Introduced in 2001 and updated in 2009, Land Remediation Relief (LRR) remains one of the most generous tax reliefs available for property developers and investors in the UK. It provides a tax deduction of up to one and a half times the money spent on cleaning up brownfield sites and buildings.
The relief is claimed in a company’s tax return. Commercial property owners, investors and developers subject to Corporation Tax can claim tax relief for the decontamination of land and buildings.
What is Land Remediation Relief?
Land Remediation Relief is a form of corporation tax relief that allows companies to claim an enhanced deduction for qualifying expenditure incurred in cleaning up land acquired in a contaminated or derelict state. The relief is only available to companies (not individuals or partnerships) and must be claimed within two years of the end of the accounting period in which the qualifying expenditure was incurred.
There are two key categories of eligible land:
- Contaminated Land: Land that contains harmful substances such as asbestos, heavy metals, hydrocarbons, or Japanese knotweed.
- Derelict Land: Land that has been abandoned and is not suitable for productive use without significant remedial work, such as removing redundant structures or foundations.

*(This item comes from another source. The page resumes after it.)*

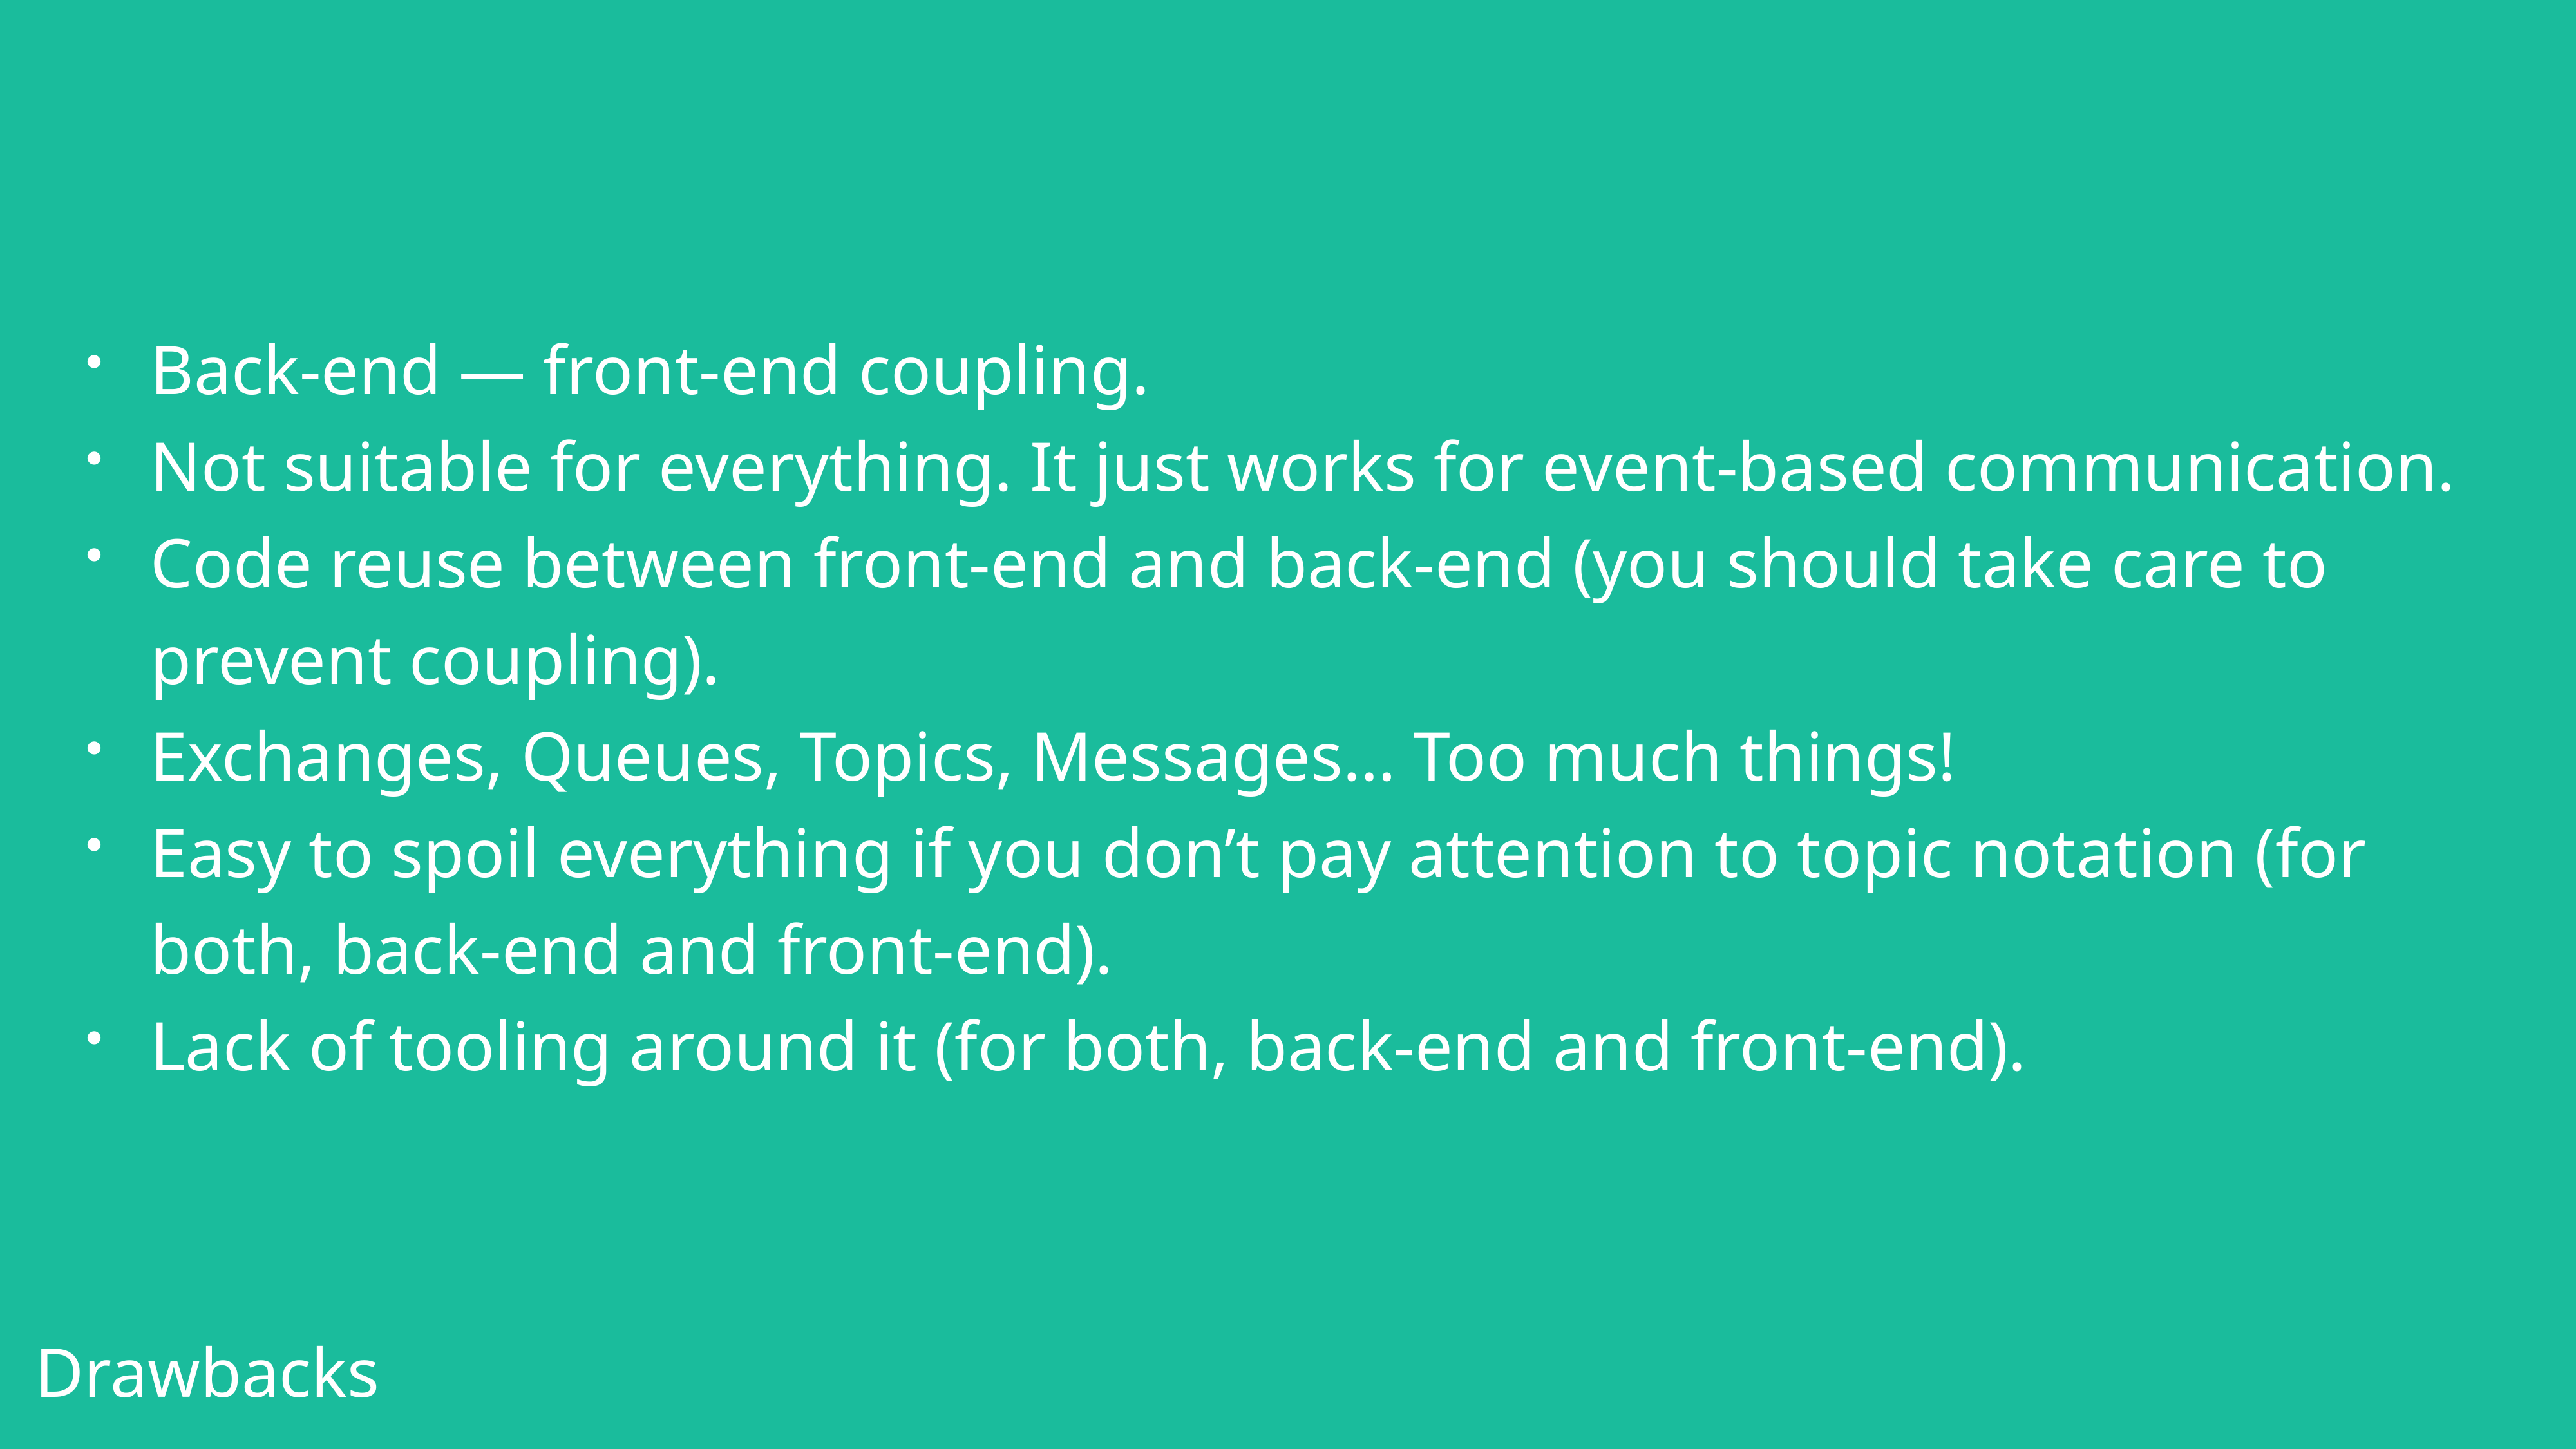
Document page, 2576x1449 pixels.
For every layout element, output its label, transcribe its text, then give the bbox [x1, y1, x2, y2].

text_box Drawbacks [29, 1325, 386, 1417]
text_box Back-end — front-end coupling. Not suitable for everything. It just works for event-based communication. Code reuse between front-end and back-end (you should take care to prevent coupling). Exchanges, Queues, Topics, Messages… Too much things! Easy to spoil everything if you don’t pay attention to topic notation (for both, back-end and front-end). Lack of tooling around it (for both, back-end and front-end). [80, 306, 2496, 1090]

Conditions for Claiming Land Remediation Relief
Businesses must meet the following eligibility criteria to access enhance deductions and tax advantages through Land Remediation Relief:
- Businesses must be subject to UK corporation tax. Individuals and partnerships are not eligible, except for the companies within a partnership that can claim for their share of land remediation expenditure if requirements are met.
- The land must be in the UK and acquired by the company for its trade and business, specifically from a third party in a contaminated state. The company must own or have a major interest in the land.
- The land must be contaminated as per the definition above and the cost incurred would only be applicable for an additional deduction if this cost would not have been incurred if the land had not been contaminated.
- The acquisition cost must not be discounted due to contamination of the land. It has been suggested that where property is acquired at a reduced price because of contamination, any later expenditure or land remediation will be excluded.
- The company must conduct the qualifying land remediation activities either directly or through a contractor. Qualifying land remediation expenditure encompasses both revenue and capital expenditure.
Benefits of Land Remediation Relief
LRR can drastically enhance the financial viability of development projects. Here are the benefits of Land Remediation Relief:
- Enhanced Tax Deduction: Companies can claim 150% of qualifying remediation expenditure as a deduction against their taxable profits.
- Tax Credit for Loss-Making Companies: If a company incurs a loss, it may surrender the loss for a tax credit of 16% of the qualifying land remediation expenditure. For instance, a £100,000 qualifying spend could yield a £24,000 tax credit.
LRR is often not maximised, as it must be actively claimed. If the savings are factored into appraisals at bid stage, prospective bidders may be able to enhance their bid accordingly.
Conclusion
Land Remediation Relief offers a tangible financial incentive to invest in underutilised land for developers and investors who are navigating the high costs of site development. Beyond tax savings, it aligns with sustainability goals, supports urban regeneration and contributes to the creation of healthier communities.
With proper planning this relief can significantly improve the viability and profitability of your next property project.